**EXERCISE GOAL**
Put every line of text from the data below into a Markdown table with the columns "No." and "Line", numbering the rows in order. Skip blank lines, and leave the pictures out of the answer.

**MATERIAL SHOWN**

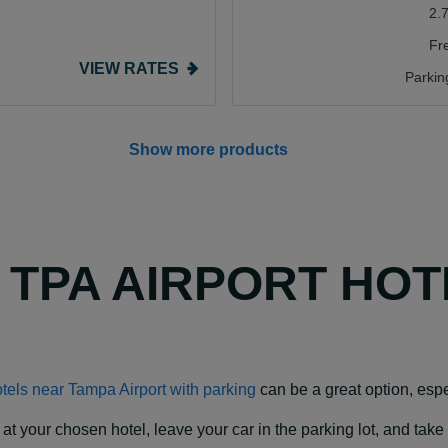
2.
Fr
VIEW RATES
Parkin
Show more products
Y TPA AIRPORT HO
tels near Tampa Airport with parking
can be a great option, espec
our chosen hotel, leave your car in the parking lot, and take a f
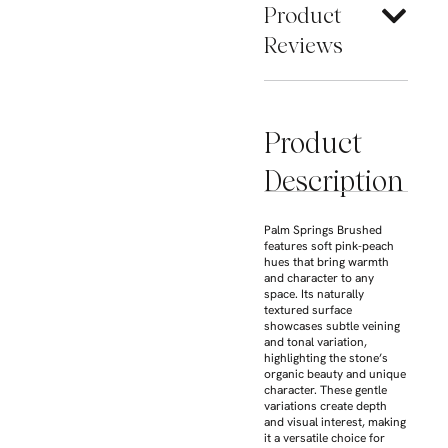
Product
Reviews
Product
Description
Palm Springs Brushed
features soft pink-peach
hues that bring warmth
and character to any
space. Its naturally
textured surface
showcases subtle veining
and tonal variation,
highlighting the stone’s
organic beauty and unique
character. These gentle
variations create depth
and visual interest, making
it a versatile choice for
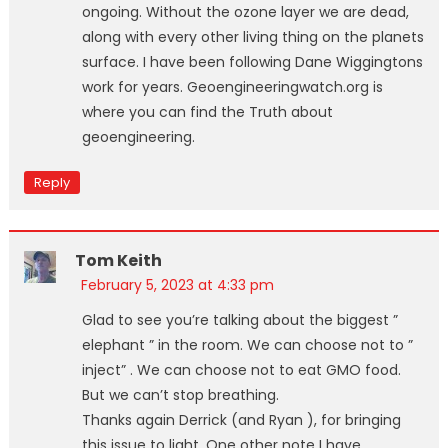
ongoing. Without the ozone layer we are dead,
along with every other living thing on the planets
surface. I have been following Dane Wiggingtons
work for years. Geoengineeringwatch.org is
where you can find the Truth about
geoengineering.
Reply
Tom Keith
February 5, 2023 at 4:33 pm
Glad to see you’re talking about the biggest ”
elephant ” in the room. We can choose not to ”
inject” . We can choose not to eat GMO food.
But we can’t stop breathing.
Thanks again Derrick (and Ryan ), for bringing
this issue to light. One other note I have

**OUTPUT FOR THIS EXERCISE**
| No. | Line |
|---|---|
| 1 | 2. |
| 2 | Fr |
| 3 | VIEW RATES |
| 4 | Parkin |
| 5 | Show more products |
| 6 | Y TPA AIRPORT HO |
| 7 | tels near Tampa Airport with parking |
| 8 | can be a great option, espec |
| 9 | our chosen hotel, leave your car in the parking lot, and take a f |
| 10 | Product |
| 11 | Reviews |
| 12 | Product |
| 13 | Description |
| 14 | Palm Springs Brushed |
| 15 | features soft pink-peach |
| 16 | hues that bring warmth |
| 17 | and character to any |
| 18 | space. Its naturally |
| 19 | textured surface |
| 20 | showcases subtle veining |
| 21 | and tonal variation, |
| 22 | highlighting the stone’s |
| 23 | organic beauty and unique |
| 24 | character. These gentle |
| 25 | variations create depth |
| 26 | and visual interest, making |
| 27 | it a versatile choice for |
| 28 | ongoing. Without the ozone layer we are dead, |
| 29 | along with every other living thing on the planets |
| 30 | surface. I have been following Dane Wiggingtons |
| 31 | work for years. Geoengineeringwatch.org is |
| 32 | where you can find the Truth about |
| 33 | geoengineering. |
| 34 | Reply |
| 35 | Tom Keith |
| 36 | February 5, 2023 at 4:33 pm |
| 37 | Glad to see you’re talking about the biggest ” |
| 38 | elephant ” in the room. We can choose not to ” |
| 39 | inject” . We can choose not to eat GMO food. |
| 40 | But we can’t stop breathing. |
| 41 | Thanks again Derrick (and Ryan ), for bringing |
| 42 | this issue to light. One other note I have |